Hinter den Herrenhäusern stecken oft spannende Geschichten. Marianne Krönsjö hat das Haus „Ulvsby“bei Sunne vor 15 Jahren gekauft. „Mein Mann hat damals nur gesagt, dass ich spinne“, erzählt Marianne ihren Gästen gut gelaunt. Aber sie wollte schon immer ein Herrenhaus haben und als Hotel führen – und mit schwedischer Sturheit hat sie sich durchgesetzt. Von ihrem alten Beruf – Autohändlerin – wechselte sie zur Hotelmanagerin. Dass ein Teil des Gebäudes einst ein Gefängnis war, stört sie nicht. Ein gutes Omen lag allerdings nicht auf dem Nebenbau – vor zwei Jahren, am Morgen vor Heiligabend, brannte das ehemalige Gefängnis komplett ab. Aber Marianne ließ sich davon nicht kleinkriegen, heute ist der Neubau des Gebäudeteils schon fast fertig.

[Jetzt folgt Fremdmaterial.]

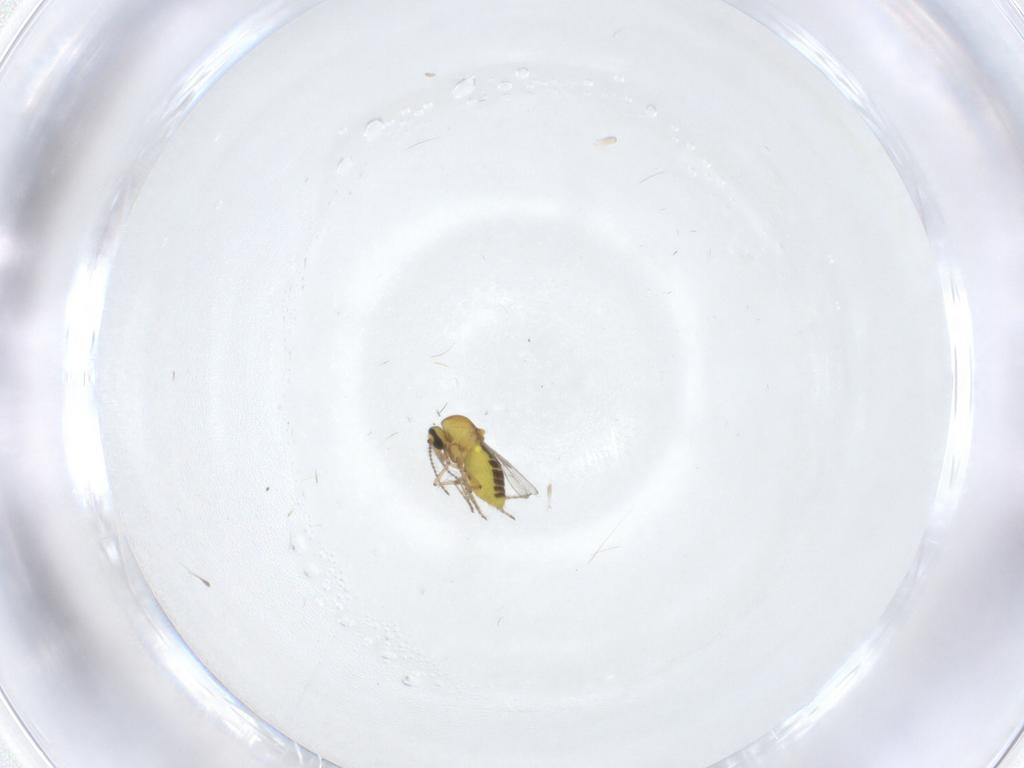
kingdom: Animalia
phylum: Arthropoda
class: Insecta
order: Diptera
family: Ceratopogonidae
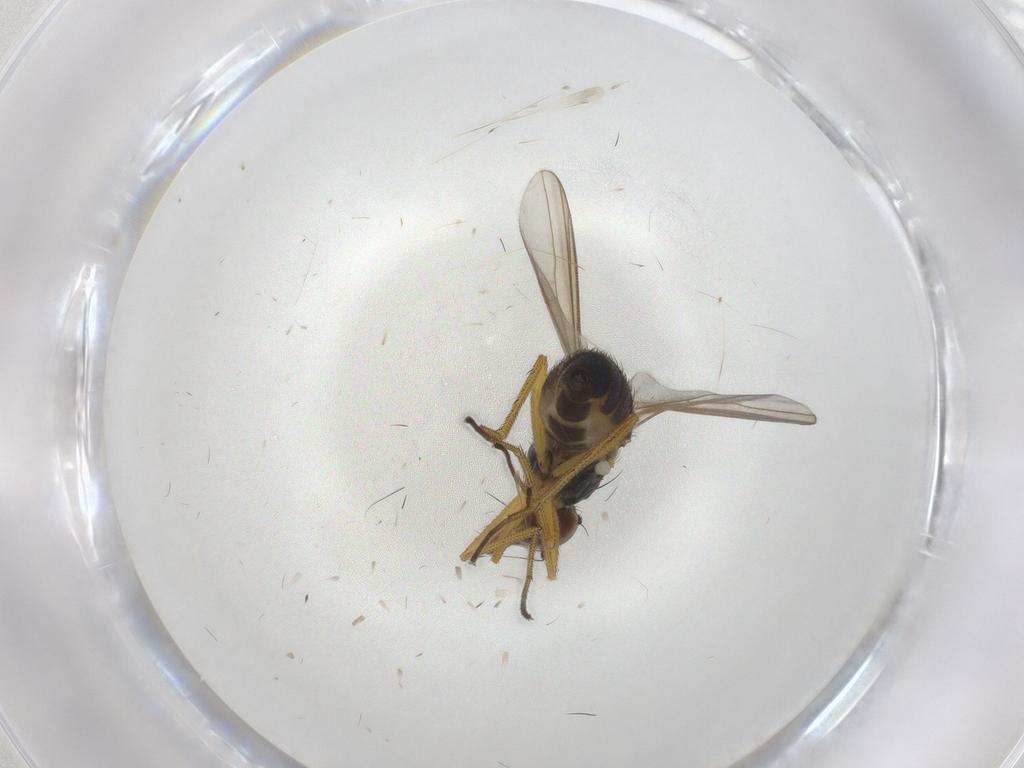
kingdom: Animalia
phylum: Arthropoda
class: Insecta
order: Diptera
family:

In einem Bett der Herrenhäuser schläft es sich anders als in Thomas Petersons Holzhütten – hier lassen einen keine Tiergeräusche aufhorchen. Aber Marianne versichert, dass im Haus ein Geist wohnt – der Geist des Erbauers, den manche Menschen in seinem alten Lesesessel sehen können. In Schweden ist man also doch niemals völlig allein.